Chapitre 29 : Complicité
Sabrina est devenue une constante dans ma vie.
Je ne sais pas exactement à quel moment nous sommes devenues si proches, mais il est clair que notre lien s’est intensifié au fil des semaines. C’est étrange, presque ironique, parce que rien ne laissait présager qu’elle deviendrait un pilier pour moi. Et pourtant, elle l’est.
Aujourd’hui, on s’est retrouvées dans un café du centre-ville, comme on le fait souvent ces derniers temps. Elle était déjà assise quand je suis arrivée, une tasse de thé entre les mains, ses cheveux blonds attachés en une queue de cheval désordonnée. Elle portait un pull oversize, si typique de son style décontracté, et elle m’a accueillie avec un sourire chaleureux.
"Alors, mademoiselle disparue, qu’est-ce que tu deviens ?" a-t-elle lancé en me voyant m’installer en face d’elle.
Je n’ai pas pu m’empêcher de sourire.
"Rien de fou," ai-je répondu en haussant les épaules. "Les cours, Matt… toi."
"Matt, hein ?" Elle a haussé un sourcil, un sourire moqueur se dessinant sur ses lèvres. "Et il va bien, ton prince charmant ? Toujours aussi parfait ?"
J’ai ri, mais son commentaire m’a piquée légèrement.
"Il va bien, oui. Et toi, alors ? Tu semblais crevée la dernière fois qu’on s’est vues."
Elle a roulé des yeux en s’affalant légèrement sur sa chaise. "Tu parles ! Entre le boulot et mes parents qui me harcèlent pour que je fasse ‘quelque chose de sérieux de ma vie’, je suis à bout. Mais bon, je gère."

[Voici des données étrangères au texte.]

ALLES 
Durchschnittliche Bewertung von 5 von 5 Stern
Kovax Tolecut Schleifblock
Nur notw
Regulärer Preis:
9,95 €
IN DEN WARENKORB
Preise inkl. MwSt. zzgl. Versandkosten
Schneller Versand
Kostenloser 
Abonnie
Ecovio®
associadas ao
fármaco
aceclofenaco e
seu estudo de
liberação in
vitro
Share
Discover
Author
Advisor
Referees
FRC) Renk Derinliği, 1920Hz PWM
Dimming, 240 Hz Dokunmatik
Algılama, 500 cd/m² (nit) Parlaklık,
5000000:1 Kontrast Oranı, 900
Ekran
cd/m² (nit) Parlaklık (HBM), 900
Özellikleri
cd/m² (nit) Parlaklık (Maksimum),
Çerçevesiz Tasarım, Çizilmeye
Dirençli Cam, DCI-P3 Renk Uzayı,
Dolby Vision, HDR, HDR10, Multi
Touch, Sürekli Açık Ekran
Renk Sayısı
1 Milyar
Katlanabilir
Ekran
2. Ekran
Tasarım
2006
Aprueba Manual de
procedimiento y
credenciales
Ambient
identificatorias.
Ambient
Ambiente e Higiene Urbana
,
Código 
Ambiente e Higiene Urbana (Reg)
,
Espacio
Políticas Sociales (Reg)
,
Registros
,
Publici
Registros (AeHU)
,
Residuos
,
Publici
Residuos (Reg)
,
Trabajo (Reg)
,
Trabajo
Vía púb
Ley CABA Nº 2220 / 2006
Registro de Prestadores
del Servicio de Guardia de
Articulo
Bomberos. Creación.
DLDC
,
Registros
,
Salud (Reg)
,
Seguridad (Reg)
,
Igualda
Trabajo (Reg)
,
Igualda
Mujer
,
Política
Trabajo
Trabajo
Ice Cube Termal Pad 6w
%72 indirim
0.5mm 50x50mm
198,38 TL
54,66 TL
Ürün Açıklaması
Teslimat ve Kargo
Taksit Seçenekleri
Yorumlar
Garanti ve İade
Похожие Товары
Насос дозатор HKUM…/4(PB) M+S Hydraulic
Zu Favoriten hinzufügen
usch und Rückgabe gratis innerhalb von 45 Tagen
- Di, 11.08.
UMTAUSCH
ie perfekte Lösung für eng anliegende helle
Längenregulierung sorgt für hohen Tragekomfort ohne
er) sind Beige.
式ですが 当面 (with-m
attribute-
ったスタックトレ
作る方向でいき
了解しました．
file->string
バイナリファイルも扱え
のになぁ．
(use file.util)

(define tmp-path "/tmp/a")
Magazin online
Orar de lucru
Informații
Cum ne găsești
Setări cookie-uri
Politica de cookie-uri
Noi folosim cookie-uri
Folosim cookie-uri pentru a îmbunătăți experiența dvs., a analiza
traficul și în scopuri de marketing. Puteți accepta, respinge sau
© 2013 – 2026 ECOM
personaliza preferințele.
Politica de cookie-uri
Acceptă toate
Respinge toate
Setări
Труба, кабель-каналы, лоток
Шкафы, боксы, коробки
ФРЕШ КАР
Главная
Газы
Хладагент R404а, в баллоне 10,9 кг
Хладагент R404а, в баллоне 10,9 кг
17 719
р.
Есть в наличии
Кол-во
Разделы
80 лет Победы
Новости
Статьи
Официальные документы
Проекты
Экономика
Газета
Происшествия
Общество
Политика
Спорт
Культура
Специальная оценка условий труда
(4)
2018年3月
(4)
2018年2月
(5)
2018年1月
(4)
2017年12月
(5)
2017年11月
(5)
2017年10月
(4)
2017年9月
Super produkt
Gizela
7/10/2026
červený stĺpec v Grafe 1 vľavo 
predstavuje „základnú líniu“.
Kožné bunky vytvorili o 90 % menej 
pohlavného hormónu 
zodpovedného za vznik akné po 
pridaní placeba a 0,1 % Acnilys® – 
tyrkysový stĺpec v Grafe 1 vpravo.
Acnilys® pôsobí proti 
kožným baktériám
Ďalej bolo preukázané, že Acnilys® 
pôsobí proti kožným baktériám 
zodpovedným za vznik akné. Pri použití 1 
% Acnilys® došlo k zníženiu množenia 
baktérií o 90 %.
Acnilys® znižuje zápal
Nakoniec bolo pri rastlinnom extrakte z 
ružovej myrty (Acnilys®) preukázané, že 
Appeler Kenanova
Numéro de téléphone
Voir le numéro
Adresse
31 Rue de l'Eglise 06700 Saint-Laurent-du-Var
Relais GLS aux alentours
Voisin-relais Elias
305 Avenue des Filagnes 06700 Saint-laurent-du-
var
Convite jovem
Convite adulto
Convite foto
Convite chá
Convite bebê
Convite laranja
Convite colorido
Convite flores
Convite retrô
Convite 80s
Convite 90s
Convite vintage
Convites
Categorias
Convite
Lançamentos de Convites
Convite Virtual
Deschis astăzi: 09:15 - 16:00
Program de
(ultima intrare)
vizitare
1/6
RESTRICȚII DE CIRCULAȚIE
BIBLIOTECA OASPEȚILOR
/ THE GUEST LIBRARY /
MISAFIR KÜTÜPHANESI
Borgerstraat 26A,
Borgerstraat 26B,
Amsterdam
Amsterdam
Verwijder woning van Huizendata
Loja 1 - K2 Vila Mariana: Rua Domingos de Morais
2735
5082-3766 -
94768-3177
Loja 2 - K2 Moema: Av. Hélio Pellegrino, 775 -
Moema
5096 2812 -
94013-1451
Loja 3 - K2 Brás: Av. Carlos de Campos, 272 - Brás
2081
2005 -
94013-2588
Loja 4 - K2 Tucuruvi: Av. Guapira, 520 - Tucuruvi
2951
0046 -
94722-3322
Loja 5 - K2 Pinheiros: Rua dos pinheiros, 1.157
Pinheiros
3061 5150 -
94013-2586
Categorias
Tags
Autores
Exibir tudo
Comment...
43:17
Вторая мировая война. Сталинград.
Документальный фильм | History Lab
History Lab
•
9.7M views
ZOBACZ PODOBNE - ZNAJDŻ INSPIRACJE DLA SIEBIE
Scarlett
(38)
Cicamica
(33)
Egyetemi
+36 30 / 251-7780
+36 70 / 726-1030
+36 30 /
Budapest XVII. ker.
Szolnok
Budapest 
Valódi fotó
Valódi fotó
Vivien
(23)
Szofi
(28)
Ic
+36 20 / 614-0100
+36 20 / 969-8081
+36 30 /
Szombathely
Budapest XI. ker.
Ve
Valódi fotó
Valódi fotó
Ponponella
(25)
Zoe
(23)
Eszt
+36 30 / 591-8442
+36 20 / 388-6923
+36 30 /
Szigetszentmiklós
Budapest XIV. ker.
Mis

Sabrina a toujours eu ce côté résilient. Elle plaisante sur ses problèmes, les tourne en dérision, mais je sais que derrière son sourire, elle se bat. Ça m’impressionne, cette capacité qu’elle a à affronter les choses sans jamais perdre son mordant.
On est restées là, à discuter pendant plus d’une heure. On a parlé de tout et de rien : des cours, des rêves absurdes qu’elle a faits récemment.
"Je te jure, Cloé, dans mon rêve, on était toutes les deux sur un bateau pirate et tu portais un bandeau noir, comme une capitaine badass. Moi, j’étais ton bras droit, évidemment. Et on s’est battues contre un requin volant ! Non mais sérieux, c’est quoi mon cerveau ?"
J’ai éclaté de rire, un vrai rire, sincère et incontrôlé. Ça faisait tellement de bien. Mais quelque chose en moi s’est figé. Le "bandeau noir". Je sentais mon cœur battre un peu plus fort.
"Un bandeau noir, vraiment ?" ai-je demandé, en essayant de garder ma voix légère.
"Oui ! Mais attention, c’était un truc de dingue. T’avais ce regard hyper sûr de toi, genre ‘personne peut m’arrêter.’ Tu caches bien ton jeu, hein, Cloé ?" Elle a ri, sans voir que mon sourire devenait un peu plus crispé.
Je me suis forcée à jouer le jeu. "Bah écoute, si jamais tu veux monter un équipage de pirates, fais-moi signe."
Elle a continué à parler, décrivant le rêve avec son enthousiasme habituel, mais je l’entendais à peine. Dans ma tête, je revoyais cette nuit à l’hôtel, le bandeau noir noué sur mes yeux, cette sensation d’être à la merci d’un inconnu. Ce que Sabrina disait sans le savoir avait réveillé quelque chose en moi, une sorte de malaise mêlé à une étrange fascination.
À un moment, elle a posé sa main sur la mienne, et son regard s’est fait plus sérieux.
"Tu sais que tu peux tout me dire, hein ?"
J’ai senti mon sourire vaciller un instant. Ce genre de phrases, bien que rassurantes, me met toujours mal à l’aise. Parce que je sais que je ne pourrais jamais tout lui dire.
"Bien sûr," ai-je menti doucement, en resserrant mes doigts autour des siens.
En rentrant chez moi, je repensais à elle. À notre complicité.
Sabrina est devenue un refuge pour moi. Elle est comme une bouée à laquelle je peux m’accrocher, une lumière douce dans ce tumulte constant qu’est devenue ma vie.
Et pourtant, une part de moi se demande si ce que je lui montre est réel. Parce que, au fond, je ne peux pas être totalement honnête avec elle.
Je l’aime beaucoup, Sabrina. Peut-être même trop.
Et c’est précisément pour ça que je ne peux pas la laisser voir la vraie moi.